The boy with the ginger hair, the boy who had let her into the shop. Frankie stopped to watch him as he ducked behind a parked cart, looked ahead, then dashed out again, light as a tomcat on his
feet.
Probably a pickpocket, she thought. Just as well she hadn’t given him that shilling, thank heavens for small mercies. Then with another audible groan – this one drawing looks of
horror from the Bond Street crowds – she realised she had left the camera case back at the corset shop.
At the same time, three and a half miles away on Shoe Lane, Emmeline Pankhurst, leader of the Women’s Social and Political Union – The Suffragettes – walked
into an ironmonger’s. She was familiar with the smell of creosote, the various sizes of nails and washers that sat in the glass cabinet behind the counter. Carefully minding her skirts
against hooks and joints of wood protruding from the shelves, she sallied up the small aisle in the centre of the shop and idly fingered a row of small rubber mallets. Through a bead curtain a man
appeared. He was in his fifties, ruddy in the face with a neat white beard like Father Christmas. ‘May I help?’

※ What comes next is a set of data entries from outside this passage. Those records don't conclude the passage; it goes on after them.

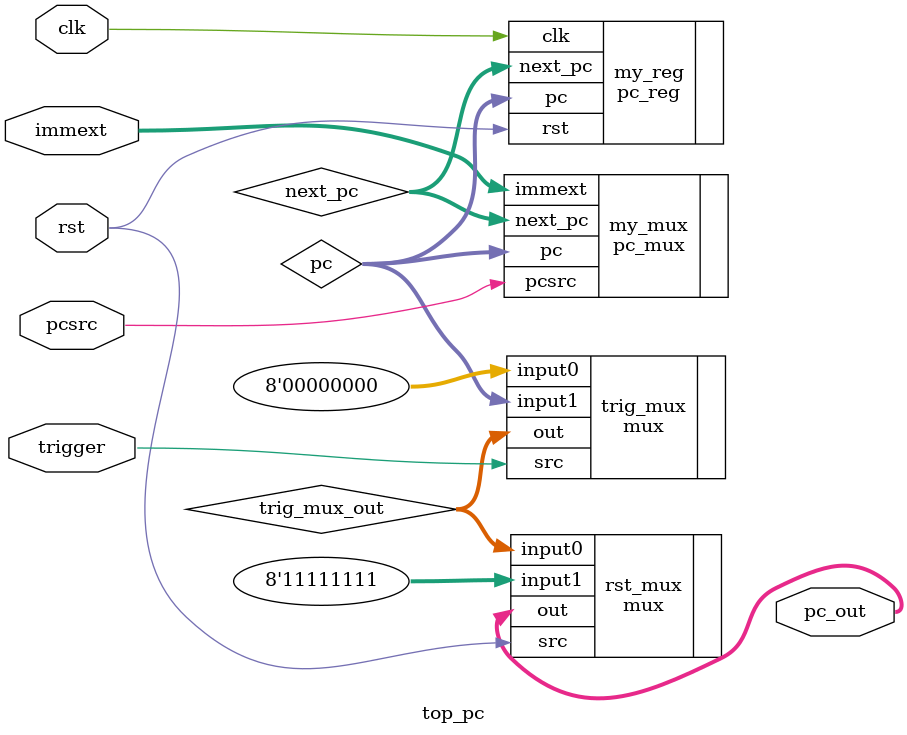
<source format=sv>
module top_pc #(
    parameter ADDRESS_WIDTH = 8,
              DATA_WIDTH = 32
)(
    input  logic                     clk,
    input  logic                     rst,
    input  logic                     pcsrc,
    input  logic [DATA_WIDTH-1:0]    immext,
    input  logic                     trigger, //trigger 
    
    output logic [ADDRESS_WIDTH-1:0] pc_out
);

logic [ADDRESS_WIDTH-1:0] next_pc;
logic [ADDRESS_WIDTH-1:0] trig_mux_out;
logic [ADDRESS_WIDTH-1:0] pc;


pc_mux my_mux (
    .pcsrc(pcsrc),
    .immext(immext),
    .pc(pc),
    .next_pc(next_pc)
);

pc_reg my_reg(
    .clk(clk),
    .rst(rst),
    .next_pc(next_pc),
    .pc(pc)
);

mux trig_mux(

    .input0({ADDRESS_WIDTH{1'b0}}),
    .input1(pc),
    .src(trigger),

    .out(trig_mux_out)
);

mux rst_mux(
    .input0(trig_mux_out),
    .input1({ADDRESS_WIDTH{1'b1}}),
    .src(rst),

    .out(pc_out)
);

endmodule

</source>
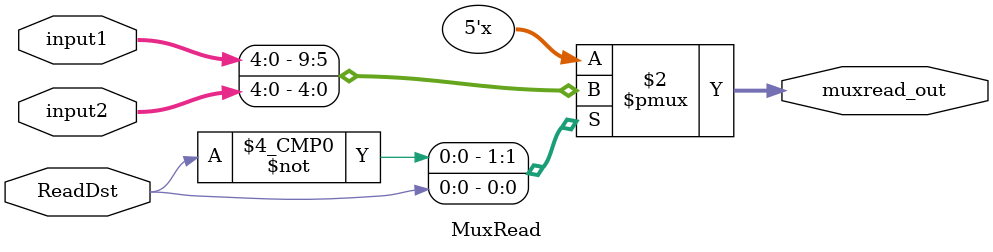
<source format=v>
`timescale 1ns / 1ps
module MuxRead(muxread_out, input1,input2, ReadDst);
input[4:0] input1,input2;
input ReadDst;
output reg [4:0] muxread_out;

always @ (input1,input2, ReadDst)
begin
case (ReadDst)
	0: muxread_out <= input1;
	1: muxread_out <= input2;
endcase
end

endmodule




</source>
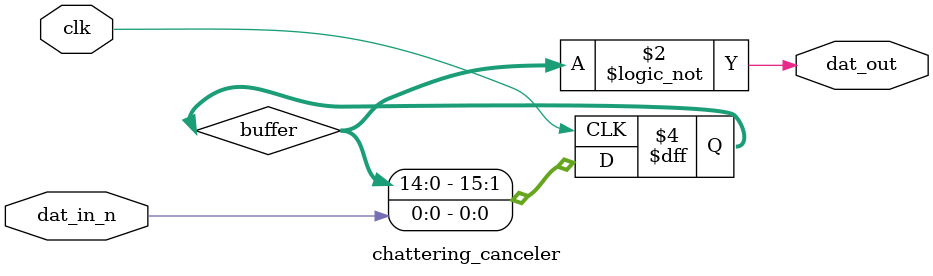
<source format=v>
/*

  chattering_canceler.v 

  Removes chattering from dat_in with 16 bit shift register, and negates the value.
  
*/

module chattering_canceler (
	input 	clk,
	input 	dat_in_n,
	output  dat_out
);

  reg [15:0] buffer = 16'hFFFF;

  always @(posedge clk) begin
    buffer = { buffer[14:0], dat_in_n };
  end
  
  assign dat_out = (buffer == 16'h0000);

endmodule
</source>
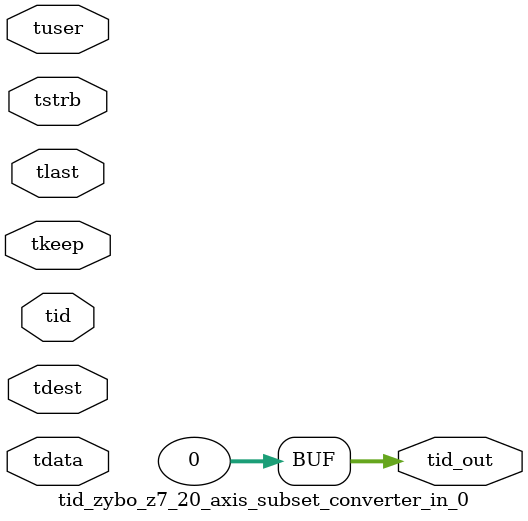
<source format=v>


`timescale 1ps/1ps

module tid_zybo_z7_20_axis_subset_converter_in_0 #
(
parameter C_S_AXIS_TID_WIDTH   = 1,
parameter C_S_AXIS_TUSER_WIDTH = 0,
parameter C_S_AXIS_TDATA_WIDTH = 0,
parameter C_S_AXIS_TDEST_WIDTH = 0,
parameter C_M_AXIS_TID_WIDTH   = 32
)
(
input  [(C_S_AXIS_TID_WIDTH   == 0 ? 1 : C_S_AXIS_TID_WIDTH)-1:0       ] tid,
input  [(C_S_AXIS_TDATA_WIDTH == 0 ? 1 : C_S_AXIS_TDATA_WIDTH)-1:0     ] tdata,
input  [(C_S_AXIS_TUSER_WIDTH == 0 ? 1 : C_S_AXIS_TUSER_WIDTH)-1:0     ] tuser,
input  [(C_S_AXIS_TDEST_WIDTH == 0 ? 1 : C_S_AXIS_TDEST_WIDTH)-1:0     ] tdest,
input  [(C_S_AXIS_TDATA_WIDTH/8)-1:0 ] tkeep,
input  [(C_S_AXIS_TDATA_WIDTH/8)-1:0 ] tstrb,
input                                                                    tlast,
output [(C_M_AXIS_TID_WIDTH   == 0 ? 1 : C_M_AXIS_TID_WIDTH)-1:0       ] tid_out
);

assign tid_out = {1'b0};

endmodule


</source>
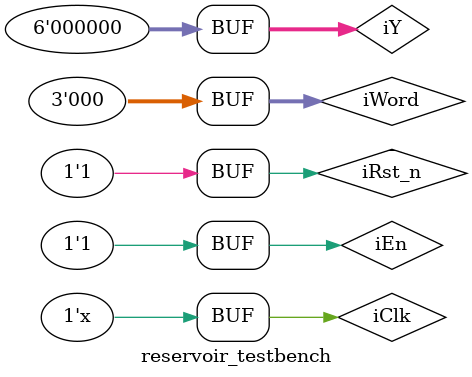
<source format=v>
`timescale 1ps/1ps
module reservoir_testbench();

reg iClk;
reg iEn;
reg [2:0] iWord;
reg [5:0] iY;
wire [8:0] oOut;
reg iRst_n;

reservoir r1(
.iClk(iClk),
.iWord(iWord),
.iY(iY),
.iRst_n(iRst_n),
.iEn(iEn),
.oOut(oOut)
);
initial
begin
	iRst_n = 0;
	iClk = 1;
	iEn = 0;
	#5 iRst_n = 1;
	iWord = 0;
	iY = 0;
	#15 iEn = 1;
	//#9 
	//iWord = 3'b111;
	//iY = 0;
	//#10
	//iWord = 3'b111;
	//iY = 6'b010101;
end

always
begin 
  #5  iClk =  ! iClk;    //создание clk 
 end


endmodule
</source>
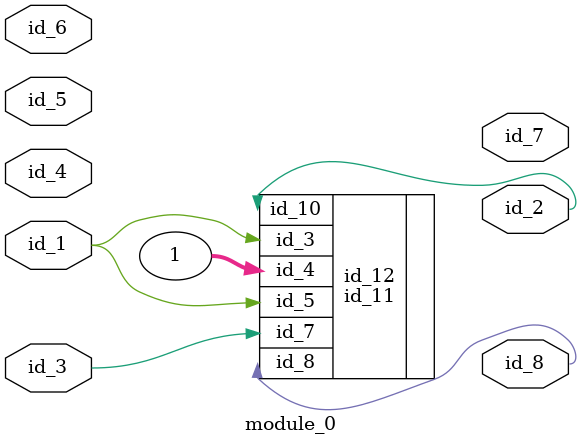
<source format=v>
`timescale 1ps / 1 ps
module module_0 (
    id_1,
    id_2,
    id_3,
    id_4,
    id_5,
    id_6,
    id_7,
    id_8
);
  output id_8;
  output id_7;
  input id_6;
  input id_5;
  input id_4;
  input id_3;
  output id_2;
  input id_1;
  id_9 id_10 (
      .id_3(id_8),
      .id_4(1),
      .id_5(id_4),
      .id_2(id_4),
      .id_5(1'h0),
      .id_3((1'd0))
  );
  id_11 id_12 (
      .id_4 (id_8),
      .id_4 (1),
      .id_10(id_2),
      .id_3 (id_1),
      .id_8 (id_8),
      .id_7 (id_3),
      .id_5 (id_1)
  );
endmodule

</source>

Mrs Pankhurst looked up artfully as if stirred from a deep thought. ‘Oh yes, I’m looking for twenty-five hammers.’
The man didn’t bat an eyelid. Schoolteacher, he was thinking, by the look of her. The fine stern nose and Worcester porcelain eyes. And that dress, a thick brown wool creation pinned right
up proper despite the sunshine. School marm of a boys’ school. And a well-spoken one at that.
‘Well, it depends what you’re after. If it’s for woodwork, the basic craft one will do. Under normal circumstances you’d pay a shilling each, but if you want twenty-five
I’ll do the lot for twenty shillings.’
Mrs Pankhurst mulled it over. ‘That does sound rather fair.’